Enzyme-directed evolution increasingly relies on computational tools to prioritize mutations, yet their practical value is difficult to assess because kinetic data are often aggregated across heterogeneous assay conditions, inflating apparent generalization. Here we introduce EnzyArena, a curated benchmark in which kinetic parameters (kcat, Km and kcat/Km) are grouped by experimental campaign and measured under matched conditions, thereby minimizing confounders such as pH, temperature, reaction, and batch. Using EnzyArena, we systematically evaluate 20 models spanning four widely used strategies for guiding enzyme evolution: protein–ligand binding affinity prediction, protein stability prediction, zero-shot fitness prediction and enzyme kinetic parameter prediction. Across subsets derived from public databases and 25 independent mutagenesis datasets, most models exhibit weak, fragile or inconsistent correlation with catalytic activity. Kinetic-parameter predictors perform strongly on database-derived subsets but lose their advantage on independent datasets, whereas zero-shot predictors show more consistent generalization. A simple consensus of multiple zero-shot models further improves the precision of identifying beneficial mutants. We prospectively validated these findings in a wet-lab campaign (150 mutants) comparing random mutants, UniKP-prioritized mutants and ESM-1v-prioritized mutants (representing supervised kinetic-parameter prediction and zero-shot fitness prediction, respectively), where ESM-1v achieved the highest utility and UniKP underperformed the random baseline. Together, this study establishes realistic baselines for computational mutant prioritization and highlights consensus zero-shot strategies as a practical starting point for enzyme engineering.

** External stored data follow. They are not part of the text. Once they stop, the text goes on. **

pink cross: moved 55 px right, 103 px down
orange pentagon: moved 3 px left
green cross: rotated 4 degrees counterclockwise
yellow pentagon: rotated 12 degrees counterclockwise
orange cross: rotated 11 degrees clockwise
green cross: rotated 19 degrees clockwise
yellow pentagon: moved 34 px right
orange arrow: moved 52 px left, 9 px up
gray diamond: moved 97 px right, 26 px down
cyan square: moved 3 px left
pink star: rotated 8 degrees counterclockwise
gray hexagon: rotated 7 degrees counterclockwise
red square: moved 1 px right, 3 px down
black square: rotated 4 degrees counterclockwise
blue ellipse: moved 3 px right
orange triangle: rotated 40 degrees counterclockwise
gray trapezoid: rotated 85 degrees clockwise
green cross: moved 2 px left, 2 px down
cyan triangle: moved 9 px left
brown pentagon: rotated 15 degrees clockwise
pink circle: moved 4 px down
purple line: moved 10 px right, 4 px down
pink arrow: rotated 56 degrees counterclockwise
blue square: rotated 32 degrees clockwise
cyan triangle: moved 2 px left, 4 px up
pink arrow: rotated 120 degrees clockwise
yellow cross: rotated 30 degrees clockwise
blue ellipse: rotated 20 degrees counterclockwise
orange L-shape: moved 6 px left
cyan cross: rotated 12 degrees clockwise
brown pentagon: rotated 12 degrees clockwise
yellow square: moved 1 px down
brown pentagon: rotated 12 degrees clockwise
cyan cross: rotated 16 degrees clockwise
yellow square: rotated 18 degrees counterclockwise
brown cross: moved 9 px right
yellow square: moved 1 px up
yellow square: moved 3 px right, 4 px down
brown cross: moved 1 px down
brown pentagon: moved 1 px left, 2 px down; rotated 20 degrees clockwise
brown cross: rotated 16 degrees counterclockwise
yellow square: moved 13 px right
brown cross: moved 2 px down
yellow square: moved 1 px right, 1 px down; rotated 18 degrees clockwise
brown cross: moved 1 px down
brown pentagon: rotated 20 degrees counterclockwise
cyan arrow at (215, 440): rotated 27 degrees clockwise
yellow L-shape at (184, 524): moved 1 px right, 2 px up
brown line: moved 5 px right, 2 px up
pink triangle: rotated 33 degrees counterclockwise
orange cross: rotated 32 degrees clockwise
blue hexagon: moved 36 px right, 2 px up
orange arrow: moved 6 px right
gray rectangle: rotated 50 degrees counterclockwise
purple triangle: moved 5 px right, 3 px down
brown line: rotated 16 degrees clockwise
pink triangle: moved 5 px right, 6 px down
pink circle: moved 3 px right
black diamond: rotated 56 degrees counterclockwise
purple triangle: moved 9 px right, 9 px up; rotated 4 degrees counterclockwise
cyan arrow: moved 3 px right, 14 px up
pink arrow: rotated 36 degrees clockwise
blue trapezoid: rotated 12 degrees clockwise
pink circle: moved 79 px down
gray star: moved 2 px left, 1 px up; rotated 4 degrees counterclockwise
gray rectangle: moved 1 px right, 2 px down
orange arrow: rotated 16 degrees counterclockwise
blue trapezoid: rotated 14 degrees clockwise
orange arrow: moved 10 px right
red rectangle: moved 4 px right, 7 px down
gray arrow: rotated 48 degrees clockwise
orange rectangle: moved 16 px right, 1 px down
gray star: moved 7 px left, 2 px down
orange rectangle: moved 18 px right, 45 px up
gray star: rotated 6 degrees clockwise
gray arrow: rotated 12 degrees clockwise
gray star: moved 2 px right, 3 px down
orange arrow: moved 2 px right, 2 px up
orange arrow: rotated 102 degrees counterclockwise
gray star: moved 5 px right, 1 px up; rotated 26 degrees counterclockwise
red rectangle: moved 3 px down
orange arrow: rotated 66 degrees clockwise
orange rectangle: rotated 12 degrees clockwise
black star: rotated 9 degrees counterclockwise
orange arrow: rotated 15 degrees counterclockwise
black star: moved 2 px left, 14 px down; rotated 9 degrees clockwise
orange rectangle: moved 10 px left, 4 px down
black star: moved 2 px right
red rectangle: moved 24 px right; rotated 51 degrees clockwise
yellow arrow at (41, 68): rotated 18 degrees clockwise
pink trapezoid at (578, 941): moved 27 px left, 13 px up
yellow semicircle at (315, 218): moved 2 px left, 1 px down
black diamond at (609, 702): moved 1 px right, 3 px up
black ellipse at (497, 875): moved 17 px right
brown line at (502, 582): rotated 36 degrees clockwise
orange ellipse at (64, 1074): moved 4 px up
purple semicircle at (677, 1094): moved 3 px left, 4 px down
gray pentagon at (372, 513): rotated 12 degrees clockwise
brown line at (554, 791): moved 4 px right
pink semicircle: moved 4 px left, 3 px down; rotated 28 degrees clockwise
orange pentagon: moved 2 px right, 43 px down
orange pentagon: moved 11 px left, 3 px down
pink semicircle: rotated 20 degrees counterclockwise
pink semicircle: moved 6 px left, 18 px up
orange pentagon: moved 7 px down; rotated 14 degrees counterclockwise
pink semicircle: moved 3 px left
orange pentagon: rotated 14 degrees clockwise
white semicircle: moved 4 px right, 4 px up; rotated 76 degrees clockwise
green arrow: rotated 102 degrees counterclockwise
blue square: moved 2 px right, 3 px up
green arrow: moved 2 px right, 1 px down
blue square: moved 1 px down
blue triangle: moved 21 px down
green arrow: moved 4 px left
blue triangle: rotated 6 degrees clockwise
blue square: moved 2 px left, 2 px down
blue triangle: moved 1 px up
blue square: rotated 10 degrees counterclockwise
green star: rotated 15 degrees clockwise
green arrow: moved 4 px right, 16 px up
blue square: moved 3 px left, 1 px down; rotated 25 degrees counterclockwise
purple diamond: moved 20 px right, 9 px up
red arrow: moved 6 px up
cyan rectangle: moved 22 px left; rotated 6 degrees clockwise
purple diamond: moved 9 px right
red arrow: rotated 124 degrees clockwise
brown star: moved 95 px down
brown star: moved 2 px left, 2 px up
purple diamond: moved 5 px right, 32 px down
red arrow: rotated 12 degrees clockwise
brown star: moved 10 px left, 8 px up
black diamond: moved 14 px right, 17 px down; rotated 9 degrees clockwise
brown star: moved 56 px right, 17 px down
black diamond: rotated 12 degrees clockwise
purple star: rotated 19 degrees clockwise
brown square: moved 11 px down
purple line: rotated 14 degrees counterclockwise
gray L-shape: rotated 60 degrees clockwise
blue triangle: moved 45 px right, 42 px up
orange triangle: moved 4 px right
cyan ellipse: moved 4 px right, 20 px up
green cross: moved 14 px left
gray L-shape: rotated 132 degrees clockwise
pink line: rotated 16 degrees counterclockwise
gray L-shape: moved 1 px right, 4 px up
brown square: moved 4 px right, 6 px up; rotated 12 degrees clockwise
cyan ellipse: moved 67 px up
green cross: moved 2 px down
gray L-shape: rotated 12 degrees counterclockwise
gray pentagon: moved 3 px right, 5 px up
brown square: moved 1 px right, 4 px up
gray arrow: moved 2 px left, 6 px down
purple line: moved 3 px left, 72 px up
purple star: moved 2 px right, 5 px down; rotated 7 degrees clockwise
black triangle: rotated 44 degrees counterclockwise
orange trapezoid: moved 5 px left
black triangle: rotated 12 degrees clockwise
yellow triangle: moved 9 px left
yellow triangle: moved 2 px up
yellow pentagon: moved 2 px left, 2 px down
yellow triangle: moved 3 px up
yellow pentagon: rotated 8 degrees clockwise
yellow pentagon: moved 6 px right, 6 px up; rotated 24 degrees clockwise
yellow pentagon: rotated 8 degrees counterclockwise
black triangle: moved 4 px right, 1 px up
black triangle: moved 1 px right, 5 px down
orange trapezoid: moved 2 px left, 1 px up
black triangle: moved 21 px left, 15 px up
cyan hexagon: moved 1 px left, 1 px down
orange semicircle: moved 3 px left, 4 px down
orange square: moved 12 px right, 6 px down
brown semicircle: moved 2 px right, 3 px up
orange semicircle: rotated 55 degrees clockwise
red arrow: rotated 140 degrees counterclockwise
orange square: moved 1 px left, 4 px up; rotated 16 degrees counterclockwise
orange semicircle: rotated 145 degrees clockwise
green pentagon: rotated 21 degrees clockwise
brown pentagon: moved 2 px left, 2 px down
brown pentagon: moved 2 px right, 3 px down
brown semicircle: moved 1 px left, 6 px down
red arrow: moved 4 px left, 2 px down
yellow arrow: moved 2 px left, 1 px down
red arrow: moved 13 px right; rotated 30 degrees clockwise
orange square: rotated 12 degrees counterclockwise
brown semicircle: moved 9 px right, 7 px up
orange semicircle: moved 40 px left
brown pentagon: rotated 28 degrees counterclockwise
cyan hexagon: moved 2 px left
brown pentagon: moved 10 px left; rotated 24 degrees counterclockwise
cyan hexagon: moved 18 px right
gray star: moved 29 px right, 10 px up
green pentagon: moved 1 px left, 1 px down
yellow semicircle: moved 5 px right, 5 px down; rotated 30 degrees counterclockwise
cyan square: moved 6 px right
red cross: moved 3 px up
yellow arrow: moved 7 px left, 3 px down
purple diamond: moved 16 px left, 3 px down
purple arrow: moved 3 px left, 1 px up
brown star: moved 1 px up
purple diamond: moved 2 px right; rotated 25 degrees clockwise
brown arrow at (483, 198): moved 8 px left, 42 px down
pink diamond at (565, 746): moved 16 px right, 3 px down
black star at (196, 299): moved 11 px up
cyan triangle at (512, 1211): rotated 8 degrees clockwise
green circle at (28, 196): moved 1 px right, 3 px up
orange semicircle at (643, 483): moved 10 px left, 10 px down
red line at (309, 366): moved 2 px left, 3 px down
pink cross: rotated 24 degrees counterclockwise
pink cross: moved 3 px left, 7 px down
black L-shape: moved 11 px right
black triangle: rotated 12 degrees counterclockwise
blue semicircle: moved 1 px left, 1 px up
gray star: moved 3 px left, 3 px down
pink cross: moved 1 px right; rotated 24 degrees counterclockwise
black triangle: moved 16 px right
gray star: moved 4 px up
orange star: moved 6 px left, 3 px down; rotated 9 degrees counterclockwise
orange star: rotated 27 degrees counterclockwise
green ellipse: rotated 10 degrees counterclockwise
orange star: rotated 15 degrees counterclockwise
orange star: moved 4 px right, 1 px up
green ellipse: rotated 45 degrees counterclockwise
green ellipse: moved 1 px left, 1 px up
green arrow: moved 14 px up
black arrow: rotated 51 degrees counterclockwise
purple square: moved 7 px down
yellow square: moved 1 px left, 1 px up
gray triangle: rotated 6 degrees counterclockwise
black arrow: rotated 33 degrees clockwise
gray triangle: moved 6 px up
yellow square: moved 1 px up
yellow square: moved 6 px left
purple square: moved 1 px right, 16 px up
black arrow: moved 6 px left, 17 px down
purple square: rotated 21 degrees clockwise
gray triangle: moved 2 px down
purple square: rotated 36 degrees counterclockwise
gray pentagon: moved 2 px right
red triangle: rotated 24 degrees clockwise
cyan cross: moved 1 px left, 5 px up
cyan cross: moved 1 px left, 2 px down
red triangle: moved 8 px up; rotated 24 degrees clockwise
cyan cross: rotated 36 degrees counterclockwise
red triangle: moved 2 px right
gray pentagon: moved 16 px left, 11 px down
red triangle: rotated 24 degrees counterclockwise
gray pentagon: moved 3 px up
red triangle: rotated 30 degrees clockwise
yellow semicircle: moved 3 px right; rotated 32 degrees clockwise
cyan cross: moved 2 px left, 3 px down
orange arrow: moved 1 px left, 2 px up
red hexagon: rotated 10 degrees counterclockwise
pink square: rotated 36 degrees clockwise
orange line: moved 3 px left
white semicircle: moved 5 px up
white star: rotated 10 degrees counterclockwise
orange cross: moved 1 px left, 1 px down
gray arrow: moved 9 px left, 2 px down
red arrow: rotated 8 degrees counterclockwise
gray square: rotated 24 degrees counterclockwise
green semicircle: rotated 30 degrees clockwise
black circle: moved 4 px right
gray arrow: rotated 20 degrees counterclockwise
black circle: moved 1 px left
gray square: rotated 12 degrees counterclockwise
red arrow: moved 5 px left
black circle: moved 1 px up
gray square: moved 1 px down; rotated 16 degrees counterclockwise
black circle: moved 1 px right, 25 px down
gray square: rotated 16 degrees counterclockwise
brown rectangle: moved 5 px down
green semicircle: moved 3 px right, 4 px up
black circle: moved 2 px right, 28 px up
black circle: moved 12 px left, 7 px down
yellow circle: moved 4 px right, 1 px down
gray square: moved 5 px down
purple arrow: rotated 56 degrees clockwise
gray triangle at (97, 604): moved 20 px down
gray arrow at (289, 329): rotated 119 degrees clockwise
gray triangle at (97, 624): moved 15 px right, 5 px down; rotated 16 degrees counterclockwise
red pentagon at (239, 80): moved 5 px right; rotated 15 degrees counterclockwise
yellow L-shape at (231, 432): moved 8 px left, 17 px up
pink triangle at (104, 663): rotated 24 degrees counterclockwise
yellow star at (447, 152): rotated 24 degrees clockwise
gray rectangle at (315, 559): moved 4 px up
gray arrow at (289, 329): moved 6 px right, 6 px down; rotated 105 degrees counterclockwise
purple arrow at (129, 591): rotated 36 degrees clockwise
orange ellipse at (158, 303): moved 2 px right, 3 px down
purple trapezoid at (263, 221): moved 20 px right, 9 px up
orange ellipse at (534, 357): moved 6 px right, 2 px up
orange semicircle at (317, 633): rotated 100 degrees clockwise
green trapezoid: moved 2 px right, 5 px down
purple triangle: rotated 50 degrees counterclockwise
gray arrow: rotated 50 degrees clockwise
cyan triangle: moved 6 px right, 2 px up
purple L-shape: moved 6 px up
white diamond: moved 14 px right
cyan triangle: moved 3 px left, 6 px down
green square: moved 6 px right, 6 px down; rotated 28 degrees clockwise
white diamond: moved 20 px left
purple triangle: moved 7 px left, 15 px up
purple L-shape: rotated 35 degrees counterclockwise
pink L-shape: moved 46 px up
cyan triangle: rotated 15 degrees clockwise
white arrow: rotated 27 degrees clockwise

Zero-shot fitness predictors are the most competitive and generalizable class, but still achieve only modest correlations on independent datasets. Notably, a simple consensus of multiple zero-shot models substantially improves the precision of identifying superior mutants and currently offers the most practical computational benefit for enzyme engineering. Our work establishes EnzyArena as a fair benchmark for enzyme activity prediction, defines realistic performance baselines for existing tools, and highlights consensus zero-shot strategies as the most useful computational tool in practice for enzyme-directed evolution.